Exercise requirements =
Search the records below for the string "labels", and report each line that contains it.

Segment Start: Data to process

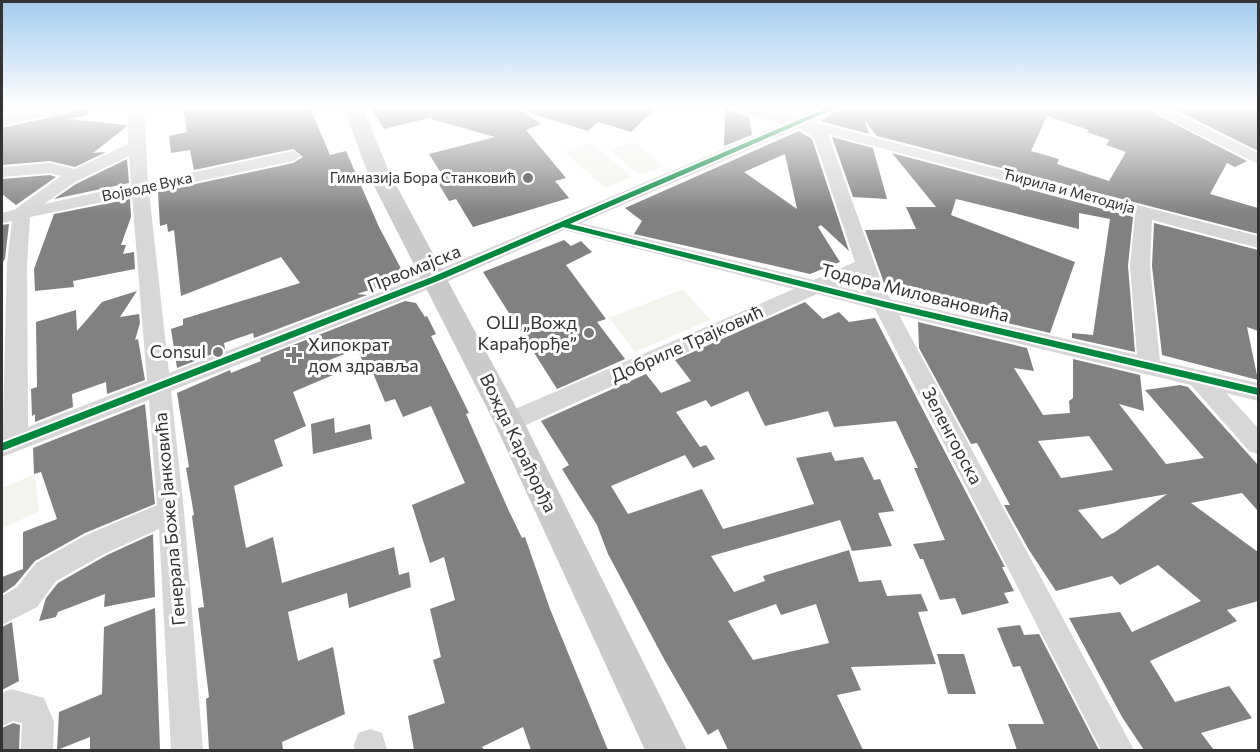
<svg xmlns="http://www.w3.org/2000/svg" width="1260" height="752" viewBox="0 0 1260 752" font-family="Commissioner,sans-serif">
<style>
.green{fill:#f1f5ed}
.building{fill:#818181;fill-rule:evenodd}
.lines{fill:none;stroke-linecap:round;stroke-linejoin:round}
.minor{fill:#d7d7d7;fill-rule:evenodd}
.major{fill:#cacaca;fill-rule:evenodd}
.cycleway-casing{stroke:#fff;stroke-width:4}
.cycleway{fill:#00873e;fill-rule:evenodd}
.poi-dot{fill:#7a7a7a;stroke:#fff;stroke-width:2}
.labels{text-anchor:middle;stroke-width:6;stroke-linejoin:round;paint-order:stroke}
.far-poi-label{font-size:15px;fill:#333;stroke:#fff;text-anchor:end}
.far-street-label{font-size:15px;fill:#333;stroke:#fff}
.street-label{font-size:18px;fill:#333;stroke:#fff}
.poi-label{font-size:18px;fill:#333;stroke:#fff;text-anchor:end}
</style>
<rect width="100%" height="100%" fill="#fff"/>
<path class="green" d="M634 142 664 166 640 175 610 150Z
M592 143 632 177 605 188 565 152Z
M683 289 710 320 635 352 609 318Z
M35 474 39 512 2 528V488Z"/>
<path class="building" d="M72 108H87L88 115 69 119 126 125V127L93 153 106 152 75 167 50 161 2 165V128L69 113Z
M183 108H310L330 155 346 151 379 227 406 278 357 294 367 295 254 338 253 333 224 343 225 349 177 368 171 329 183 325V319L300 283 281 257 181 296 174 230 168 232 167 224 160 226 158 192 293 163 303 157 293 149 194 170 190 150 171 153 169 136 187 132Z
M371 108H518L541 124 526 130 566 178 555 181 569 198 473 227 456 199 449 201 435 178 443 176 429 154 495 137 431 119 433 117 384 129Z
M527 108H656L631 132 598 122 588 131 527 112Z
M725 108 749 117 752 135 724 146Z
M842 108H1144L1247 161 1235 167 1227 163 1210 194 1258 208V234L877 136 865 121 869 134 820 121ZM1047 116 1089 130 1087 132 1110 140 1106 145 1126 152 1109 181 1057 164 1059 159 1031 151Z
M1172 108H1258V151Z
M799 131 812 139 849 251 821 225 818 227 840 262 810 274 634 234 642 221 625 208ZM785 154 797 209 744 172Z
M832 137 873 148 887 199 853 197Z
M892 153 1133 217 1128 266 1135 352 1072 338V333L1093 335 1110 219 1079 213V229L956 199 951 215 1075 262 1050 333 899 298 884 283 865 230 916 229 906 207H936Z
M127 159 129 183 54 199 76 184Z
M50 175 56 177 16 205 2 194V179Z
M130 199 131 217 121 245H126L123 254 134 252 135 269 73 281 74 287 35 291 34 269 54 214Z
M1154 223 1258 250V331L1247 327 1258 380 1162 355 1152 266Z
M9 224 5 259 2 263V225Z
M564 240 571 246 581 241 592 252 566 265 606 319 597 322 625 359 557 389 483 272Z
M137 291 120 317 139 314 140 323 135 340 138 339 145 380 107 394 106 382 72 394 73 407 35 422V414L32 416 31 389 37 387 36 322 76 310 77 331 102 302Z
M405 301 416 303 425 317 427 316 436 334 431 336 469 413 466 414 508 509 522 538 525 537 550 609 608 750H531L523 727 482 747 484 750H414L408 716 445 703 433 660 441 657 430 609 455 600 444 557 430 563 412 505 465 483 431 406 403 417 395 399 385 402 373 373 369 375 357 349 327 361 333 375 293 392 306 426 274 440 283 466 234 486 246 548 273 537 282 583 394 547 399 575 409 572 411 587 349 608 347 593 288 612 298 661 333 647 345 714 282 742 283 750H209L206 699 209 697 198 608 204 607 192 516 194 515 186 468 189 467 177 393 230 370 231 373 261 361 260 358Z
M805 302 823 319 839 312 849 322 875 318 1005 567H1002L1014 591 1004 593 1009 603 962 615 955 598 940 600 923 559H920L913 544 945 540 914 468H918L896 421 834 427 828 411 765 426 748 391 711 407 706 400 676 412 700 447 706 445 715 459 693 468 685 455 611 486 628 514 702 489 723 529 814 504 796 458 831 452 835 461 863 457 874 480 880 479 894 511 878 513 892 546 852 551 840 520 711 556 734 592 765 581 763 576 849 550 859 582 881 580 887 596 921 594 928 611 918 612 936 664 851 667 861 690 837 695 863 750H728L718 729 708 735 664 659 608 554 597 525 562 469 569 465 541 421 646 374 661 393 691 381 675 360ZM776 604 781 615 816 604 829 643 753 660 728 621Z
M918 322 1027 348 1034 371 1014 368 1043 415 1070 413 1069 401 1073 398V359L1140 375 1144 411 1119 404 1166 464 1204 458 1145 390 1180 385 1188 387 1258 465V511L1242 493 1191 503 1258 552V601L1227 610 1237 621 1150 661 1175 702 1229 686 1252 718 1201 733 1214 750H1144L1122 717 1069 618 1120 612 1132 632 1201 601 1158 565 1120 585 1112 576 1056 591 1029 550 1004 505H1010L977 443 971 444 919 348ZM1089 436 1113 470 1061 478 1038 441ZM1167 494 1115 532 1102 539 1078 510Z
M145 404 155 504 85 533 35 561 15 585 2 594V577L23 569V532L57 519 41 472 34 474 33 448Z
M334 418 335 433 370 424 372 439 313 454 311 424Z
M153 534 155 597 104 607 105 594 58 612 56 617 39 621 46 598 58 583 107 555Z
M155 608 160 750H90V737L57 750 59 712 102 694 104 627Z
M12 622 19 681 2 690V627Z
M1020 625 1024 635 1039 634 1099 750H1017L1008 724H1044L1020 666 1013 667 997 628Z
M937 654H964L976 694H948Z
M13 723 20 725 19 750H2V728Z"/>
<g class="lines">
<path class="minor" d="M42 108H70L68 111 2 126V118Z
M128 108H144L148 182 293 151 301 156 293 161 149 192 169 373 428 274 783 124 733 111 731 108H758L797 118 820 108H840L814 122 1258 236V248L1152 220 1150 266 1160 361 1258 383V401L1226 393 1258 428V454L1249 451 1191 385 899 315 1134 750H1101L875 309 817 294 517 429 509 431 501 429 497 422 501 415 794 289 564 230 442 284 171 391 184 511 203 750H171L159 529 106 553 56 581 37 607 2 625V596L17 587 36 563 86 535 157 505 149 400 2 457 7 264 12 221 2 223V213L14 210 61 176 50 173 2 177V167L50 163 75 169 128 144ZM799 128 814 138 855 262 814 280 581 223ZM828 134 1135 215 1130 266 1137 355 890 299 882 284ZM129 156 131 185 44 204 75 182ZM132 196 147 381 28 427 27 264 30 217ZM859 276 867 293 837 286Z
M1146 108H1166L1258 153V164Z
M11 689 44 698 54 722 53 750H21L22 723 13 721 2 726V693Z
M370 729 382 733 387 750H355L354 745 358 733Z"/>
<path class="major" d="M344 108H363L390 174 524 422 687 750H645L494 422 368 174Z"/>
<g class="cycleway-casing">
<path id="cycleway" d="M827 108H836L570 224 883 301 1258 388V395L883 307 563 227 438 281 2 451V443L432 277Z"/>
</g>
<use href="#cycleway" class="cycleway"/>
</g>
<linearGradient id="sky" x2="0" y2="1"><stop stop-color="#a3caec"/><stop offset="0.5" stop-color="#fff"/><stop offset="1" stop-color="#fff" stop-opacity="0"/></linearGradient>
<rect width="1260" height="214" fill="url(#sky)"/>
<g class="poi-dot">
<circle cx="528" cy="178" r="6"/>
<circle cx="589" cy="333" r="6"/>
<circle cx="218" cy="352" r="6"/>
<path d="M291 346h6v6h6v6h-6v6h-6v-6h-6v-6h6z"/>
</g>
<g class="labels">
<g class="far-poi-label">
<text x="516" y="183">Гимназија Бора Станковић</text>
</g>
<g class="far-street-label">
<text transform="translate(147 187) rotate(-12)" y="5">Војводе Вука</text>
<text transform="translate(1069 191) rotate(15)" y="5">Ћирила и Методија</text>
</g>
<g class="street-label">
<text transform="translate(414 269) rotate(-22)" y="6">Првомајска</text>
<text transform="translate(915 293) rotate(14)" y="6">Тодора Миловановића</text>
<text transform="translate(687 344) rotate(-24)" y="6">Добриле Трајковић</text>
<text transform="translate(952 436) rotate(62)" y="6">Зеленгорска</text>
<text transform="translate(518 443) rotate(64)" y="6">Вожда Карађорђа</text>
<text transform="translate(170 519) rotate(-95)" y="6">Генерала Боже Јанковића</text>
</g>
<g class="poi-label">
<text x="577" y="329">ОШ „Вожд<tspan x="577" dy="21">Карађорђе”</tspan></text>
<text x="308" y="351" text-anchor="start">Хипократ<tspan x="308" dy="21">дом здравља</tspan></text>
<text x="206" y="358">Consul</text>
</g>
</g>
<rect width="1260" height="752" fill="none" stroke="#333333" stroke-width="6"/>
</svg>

Segment End: Data to process
Segment Start: Data to process

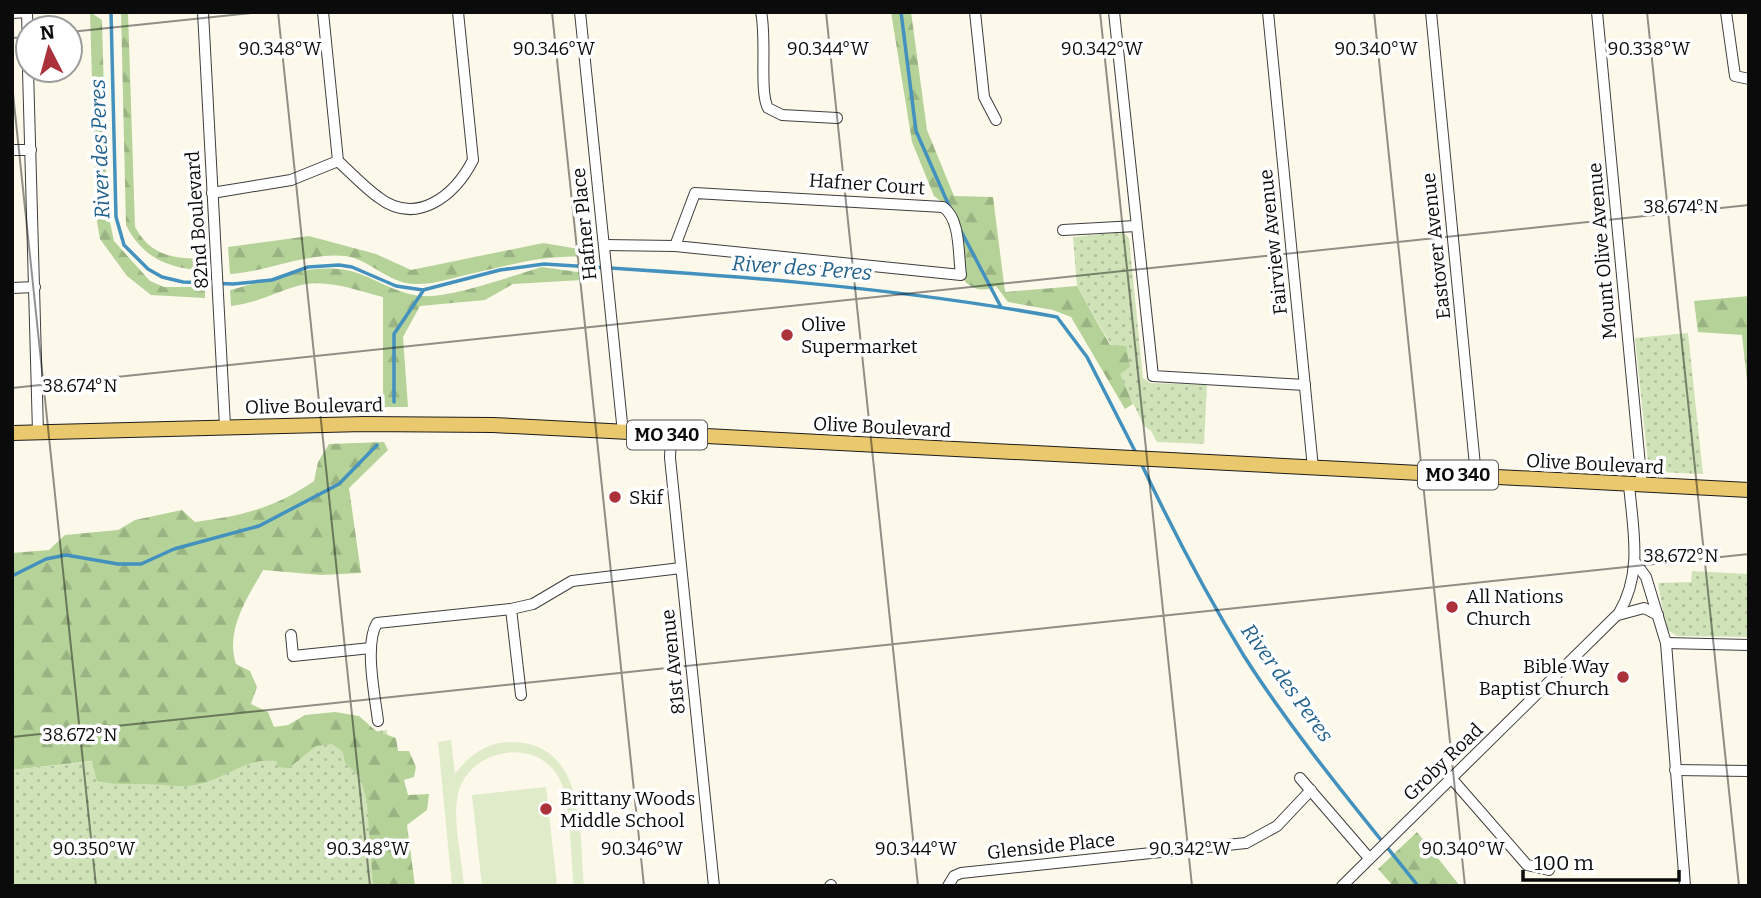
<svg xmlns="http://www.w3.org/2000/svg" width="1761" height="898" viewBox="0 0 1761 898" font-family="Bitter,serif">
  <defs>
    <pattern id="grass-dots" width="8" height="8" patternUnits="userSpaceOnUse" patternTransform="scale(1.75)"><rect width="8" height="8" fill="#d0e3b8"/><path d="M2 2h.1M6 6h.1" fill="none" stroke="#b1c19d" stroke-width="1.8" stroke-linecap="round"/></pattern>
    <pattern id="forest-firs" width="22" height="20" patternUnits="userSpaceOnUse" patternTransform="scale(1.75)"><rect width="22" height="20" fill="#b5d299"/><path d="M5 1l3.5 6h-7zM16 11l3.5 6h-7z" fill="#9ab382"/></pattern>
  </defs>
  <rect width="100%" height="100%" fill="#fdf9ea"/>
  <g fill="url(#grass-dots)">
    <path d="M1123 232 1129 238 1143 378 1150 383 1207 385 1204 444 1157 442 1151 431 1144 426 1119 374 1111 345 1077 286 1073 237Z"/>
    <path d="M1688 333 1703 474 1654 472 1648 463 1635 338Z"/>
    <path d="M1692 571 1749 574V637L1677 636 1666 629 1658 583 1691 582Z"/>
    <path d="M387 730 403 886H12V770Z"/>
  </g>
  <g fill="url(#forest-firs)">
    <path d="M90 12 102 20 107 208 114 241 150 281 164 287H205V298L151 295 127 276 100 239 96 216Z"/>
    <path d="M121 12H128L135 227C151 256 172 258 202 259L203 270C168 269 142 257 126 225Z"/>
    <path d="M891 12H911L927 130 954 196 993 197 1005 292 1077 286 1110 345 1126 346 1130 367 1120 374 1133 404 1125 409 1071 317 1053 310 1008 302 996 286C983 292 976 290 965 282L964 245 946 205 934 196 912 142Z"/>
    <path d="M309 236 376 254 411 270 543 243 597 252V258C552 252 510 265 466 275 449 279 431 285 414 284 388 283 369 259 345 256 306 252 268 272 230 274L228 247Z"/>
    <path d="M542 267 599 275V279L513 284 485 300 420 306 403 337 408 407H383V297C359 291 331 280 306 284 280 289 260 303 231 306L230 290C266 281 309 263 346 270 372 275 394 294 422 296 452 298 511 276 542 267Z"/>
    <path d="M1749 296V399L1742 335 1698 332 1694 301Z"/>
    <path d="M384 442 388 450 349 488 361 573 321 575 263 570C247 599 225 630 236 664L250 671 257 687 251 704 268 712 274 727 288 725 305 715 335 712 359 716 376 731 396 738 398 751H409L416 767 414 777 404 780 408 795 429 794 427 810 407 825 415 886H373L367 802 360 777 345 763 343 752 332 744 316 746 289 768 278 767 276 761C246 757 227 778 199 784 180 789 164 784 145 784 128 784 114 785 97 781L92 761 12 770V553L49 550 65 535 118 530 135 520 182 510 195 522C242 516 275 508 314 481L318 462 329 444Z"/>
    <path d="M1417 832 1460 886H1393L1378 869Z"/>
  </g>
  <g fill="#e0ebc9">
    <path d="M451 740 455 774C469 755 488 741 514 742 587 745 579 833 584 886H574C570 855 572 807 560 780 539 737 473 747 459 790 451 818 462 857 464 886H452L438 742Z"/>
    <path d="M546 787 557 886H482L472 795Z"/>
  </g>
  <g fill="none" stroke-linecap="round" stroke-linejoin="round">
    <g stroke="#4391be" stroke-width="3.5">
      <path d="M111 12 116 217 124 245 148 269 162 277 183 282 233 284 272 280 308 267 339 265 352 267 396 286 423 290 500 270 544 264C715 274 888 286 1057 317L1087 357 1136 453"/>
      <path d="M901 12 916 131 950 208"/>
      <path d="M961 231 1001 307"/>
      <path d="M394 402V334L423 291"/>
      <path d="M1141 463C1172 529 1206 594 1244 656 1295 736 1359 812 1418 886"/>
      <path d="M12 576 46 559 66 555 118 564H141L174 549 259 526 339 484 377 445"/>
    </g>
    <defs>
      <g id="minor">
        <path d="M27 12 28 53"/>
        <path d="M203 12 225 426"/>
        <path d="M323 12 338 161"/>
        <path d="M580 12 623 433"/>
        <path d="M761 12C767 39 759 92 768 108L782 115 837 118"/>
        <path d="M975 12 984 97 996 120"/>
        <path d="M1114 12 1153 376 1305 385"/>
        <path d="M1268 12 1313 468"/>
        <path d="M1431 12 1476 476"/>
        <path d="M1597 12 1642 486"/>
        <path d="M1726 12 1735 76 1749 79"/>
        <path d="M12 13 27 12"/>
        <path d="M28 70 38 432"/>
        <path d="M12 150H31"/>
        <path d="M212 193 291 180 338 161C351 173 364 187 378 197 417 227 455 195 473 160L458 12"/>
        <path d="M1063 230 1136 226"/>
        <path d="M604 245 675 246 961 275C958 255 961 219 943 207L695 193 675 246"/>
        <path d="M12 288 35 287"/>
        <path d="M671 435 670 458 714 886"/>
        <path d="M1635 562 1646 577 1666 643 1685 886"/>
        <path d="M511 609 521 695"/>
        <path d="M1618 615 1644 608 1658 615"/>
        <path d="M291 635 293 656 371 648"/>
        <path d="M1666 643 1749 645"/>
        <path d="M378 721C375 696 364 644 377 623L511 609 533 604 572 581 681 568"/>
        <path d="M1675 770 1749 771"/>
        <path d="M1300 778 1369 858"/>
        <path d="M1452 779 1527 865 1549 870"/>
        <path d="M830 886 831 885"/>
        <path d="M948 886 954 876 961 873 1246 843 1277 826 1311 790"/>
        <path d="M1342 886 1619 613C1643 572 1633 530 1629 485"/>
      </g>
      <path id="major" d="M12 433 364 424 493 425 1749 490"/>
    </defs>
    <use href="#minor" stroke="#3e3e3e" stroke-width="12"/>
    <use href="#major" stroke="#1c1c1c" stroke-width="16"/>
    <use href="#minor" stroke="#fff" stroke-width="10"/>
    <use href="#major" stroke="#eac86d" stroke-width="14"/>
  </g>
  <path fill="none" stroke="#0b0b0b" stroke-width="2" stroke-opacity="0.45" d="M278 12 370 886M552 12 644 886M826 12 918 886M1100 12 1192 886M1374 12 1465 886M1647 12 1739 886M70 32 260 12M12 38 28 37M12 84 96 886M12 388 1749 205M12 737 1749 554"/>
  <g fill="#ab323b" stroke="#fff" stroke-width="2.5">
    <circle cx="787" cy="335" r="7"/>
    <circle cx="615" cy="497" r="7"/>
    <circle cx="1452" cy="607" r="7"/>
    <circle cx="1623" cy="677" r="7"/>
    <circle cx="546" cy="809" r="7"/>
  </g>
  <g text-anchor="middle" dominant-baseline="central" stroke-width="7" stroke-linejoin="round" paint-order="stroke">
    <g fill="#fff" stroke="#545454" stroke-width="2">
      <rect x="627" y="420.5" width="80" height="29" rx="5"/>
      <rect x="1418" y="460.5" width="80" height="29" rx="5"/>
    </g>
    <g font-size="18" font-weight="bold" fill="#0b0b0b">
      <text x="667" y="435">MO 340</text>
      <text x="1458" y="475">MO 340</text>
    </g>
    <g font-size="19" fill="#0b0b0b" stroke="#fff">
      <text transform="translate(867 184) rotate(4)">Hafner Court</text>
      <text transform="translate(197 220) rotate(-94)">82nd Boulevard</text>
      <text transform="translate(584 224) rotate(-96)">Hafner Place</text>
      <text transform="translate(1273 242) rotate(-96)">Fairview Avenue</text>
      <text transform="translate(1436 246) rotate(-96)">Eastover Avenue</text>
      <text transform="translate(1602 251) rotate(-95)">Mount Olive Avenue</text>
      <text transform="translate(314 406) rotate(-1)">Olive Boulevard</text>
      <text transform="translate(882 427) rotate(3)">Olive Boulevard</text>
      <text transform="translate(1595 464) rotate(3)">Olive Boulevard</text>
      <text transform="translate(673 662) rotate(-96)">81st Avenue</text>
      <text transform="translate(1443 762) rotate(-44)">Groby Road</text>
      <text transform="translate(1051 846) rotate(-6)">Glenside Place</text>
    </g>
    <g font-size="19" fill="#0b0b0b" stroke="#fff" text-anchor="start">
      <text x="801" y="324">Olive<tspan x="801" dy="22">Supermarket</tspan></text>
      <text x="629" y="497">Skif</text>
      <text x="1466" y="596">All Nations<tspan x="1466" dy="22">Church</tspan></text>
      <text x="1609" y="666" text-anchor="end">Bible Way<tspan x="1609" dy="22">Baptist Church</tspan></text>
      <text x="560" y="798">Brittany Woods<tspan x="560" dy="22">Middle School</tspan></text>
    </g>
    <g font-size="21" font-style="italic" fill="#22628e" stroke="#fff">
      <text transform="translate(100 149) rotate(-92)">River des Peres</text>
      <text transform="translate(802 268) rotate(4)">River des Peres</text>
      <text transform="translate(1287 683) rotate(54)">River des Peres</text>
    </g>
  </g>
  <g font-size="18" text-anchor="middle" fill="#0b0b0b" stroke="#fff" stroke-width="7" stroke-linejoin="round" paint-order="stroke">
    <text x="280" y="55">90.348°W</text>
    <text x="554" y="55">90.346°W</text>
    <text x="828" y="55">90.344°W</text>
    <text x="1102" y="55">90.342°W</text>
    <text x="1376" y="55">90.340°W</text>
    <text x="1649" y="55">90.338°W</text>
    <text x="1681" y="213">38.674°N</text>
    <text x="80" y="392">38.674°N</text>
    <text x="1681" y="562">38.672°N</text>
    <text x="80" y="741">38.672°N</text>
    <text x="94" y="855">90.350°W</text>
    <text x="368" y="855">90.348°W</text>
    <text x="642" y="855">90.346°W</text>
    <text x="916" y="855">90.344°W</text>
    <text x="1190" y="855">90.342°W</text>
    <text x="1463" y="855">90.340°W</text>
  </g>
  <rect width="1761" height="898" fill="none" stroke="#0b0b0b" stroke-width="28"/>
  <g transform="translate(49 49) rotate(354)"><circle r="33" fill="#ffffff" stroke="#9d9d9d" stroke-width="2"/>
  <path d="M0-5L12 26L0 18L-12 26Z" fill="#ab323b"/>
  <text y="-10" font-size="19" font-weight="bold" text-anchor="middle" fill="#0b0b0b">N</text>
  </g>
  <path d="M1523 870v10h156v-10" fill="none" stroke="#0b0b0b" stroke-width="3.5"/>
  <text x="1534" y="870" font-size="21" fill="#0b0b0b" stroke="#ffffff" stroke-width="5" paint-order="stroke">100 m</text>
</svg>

Segment End: Data to process

Result of the task =
.labels{text-anchor:middle;stroke-width:6;stroke-linejoin:round;paint-order:stroke}
<g class="labels">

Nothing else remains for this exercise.